No, not at all. Especially not after I spoke to a girl who works for the rich Tucan Travel. When I heard how rude her groups could be, I can only be happy with mine. Also my agency (Koning Aap) shows a lot more appreciation for my work, than Tucan does for her tour-leaders. Tucan seems to give far less support and I have nothing to complain about that.
Has my group a reason to complain about this journey?
Off course, they had many of them. They had a lot of bad luck during their vacation. But I also have to say that they booked an adventure journey through Peru and Bolivia and that´s exactly what they got...

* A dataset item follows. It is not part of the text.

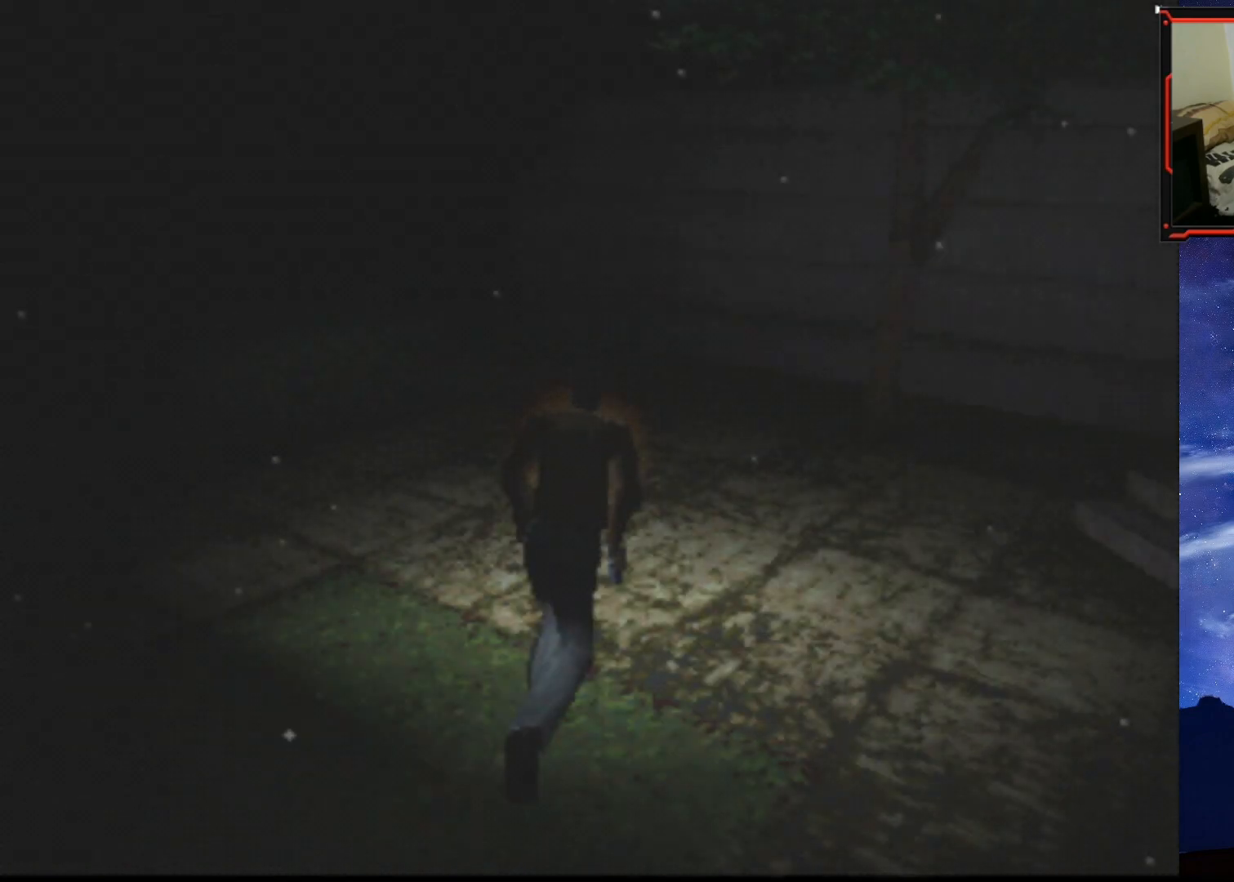
{"buttons": ["SQUARE", "DPAD_UP"], "right_stick": "center", "events": [[434, "DPAD_RIGHT", "up"], [434, "DPAD_UP", "down"]]}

I do hope that they did have a great vacation as well. That they will remember the good things forever and that they will be able to smile about the bad things.
The most important thing that I learned from this journey, was that I should be careful not to offer my group to many options to think about. They have vacation and it is impossible to make everyone happy.
Saludos from a lucky person,
P.s. I´m now back in Mera were my friends have big problems with greedy people and legalising their land. Anyone who wants to send them a short mental support is more than welcome and lets all hope that things go better soon. I keep you informed.